María Roa tuvo que salir de una finca bananera en 1996. Ese año, uno de los de mayor violencia en contra de la población civil, murió asesinada su hermana. Llegó a Medellín a trabajar en el servicio doméstico. Hoy puede mapear los lugares en los que alguna vez sintió el susto de la ciudad abrumadora, las calles en las que se perdió, las rutas aprendidas. Puede mapear también los lugares del trabajo pesado: las salas que había que encerar, los baños en los que tuvo que agacharse para despercudir baldosas, las plazoletas uniformes de conjunto cerrado en las que, muy tarde o muy temprano, paseó a las mascotas. Recuerda también los sitios de la soledad, las piezas en las que desempacó, en las que durmió compartiendo espacios con el lavadero, con la casa del perro, con el frío y la humedad de las madrugadas.

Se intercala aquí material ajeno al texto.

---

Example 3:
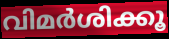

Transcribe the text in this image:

വിമർശിക്കൂ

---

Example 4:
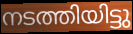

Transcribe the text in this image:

നടത്തിയിട്ടു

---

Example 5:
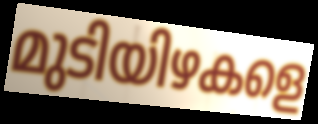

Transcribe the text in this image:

മുടിയിഴകളെ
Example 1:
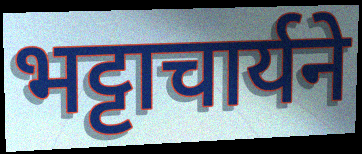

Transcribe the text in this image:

भट्टाचार्यने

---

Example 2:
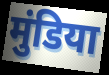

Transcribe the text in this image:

Otros, que rodean el parque San Antonio, son los lugares del calor. Son los del calor de la amistad y los cuentos, con otras mujeres que entienden los chistes porque comparten un pasado. Los del calor de los restaurantes, las peluquerías, las discotecas. Los de los hijos: allí hay que peluquearlos, quererlos, comprarles regalitos y tomarles fotos con las estatuas del parque.

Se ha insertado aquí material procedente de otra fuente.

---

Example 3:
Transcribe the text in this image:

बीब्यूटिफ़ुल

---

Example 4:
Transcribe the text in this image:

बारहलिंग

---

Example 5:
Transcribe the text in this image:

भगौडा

Como todo cansancio, el de María Roa tuvo un punto de giro. Fue una noche libre: ella quería tomarse todo el sábado para regresar a trabajar el domingo en la mañana. La patrona no quería darle la noche. Roa supo que no podía más. A sus niños los estaba criando la vecina. Los años pasaban y esta negativa, como muchas otras exigencias y peticiones de tantas otras patronas, era absurda. Entonces encontró sosiego en el parque San Antonio, en donde además del goce germinan rebeldías e inconformismos negros. Afrocolombianos de ambas costas, pero sobre todo del Pacífico, se reúnen allí también a organizarse. Surgió entonces la Unión de Trabajadoras del Servicio Doméstico (Utrasd), que agregó mujeres provenientes de regiones negras, obligadas a desplazarse del Pacífico por grupos armados. Utrasd también invita a otras mujeres, oriundas de cualquier parte, para que reunidas exijan horas normales de trabajo, salario mínimo, afiliación a un sistema de seguridad social, caja de compensación familiar y diversas condiciones de trabajo digno.

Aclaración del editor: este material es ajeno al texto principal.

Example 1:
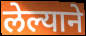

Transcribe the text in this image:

लेल्याने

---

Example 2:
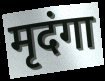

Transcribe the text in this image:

मृदंगा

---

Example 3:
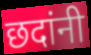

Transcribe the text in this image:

María Roa se define hoy como “ex trabajadora doméstica, pareja, mamá, abuela y empleada de una panadería”. Como presidenta de Utrasd lidera la revolución tranquila de mujeres en el servicio doméstico. En la Colombia del posconflicto, en que barrios al borde de las ciudades siguen apilando familias que llegan con poco, el servicio doméstico sigue siendo la principal fuente de empleo urbano femenino. Hace menos de un mes, la Defensoría del Pueblo alertó sobre un desplazamiento (por cuenta de un grupo armado posdesmovilización) de cerca de 120 habitantes que, como Roa, huyen de la zona rural de Apartadó.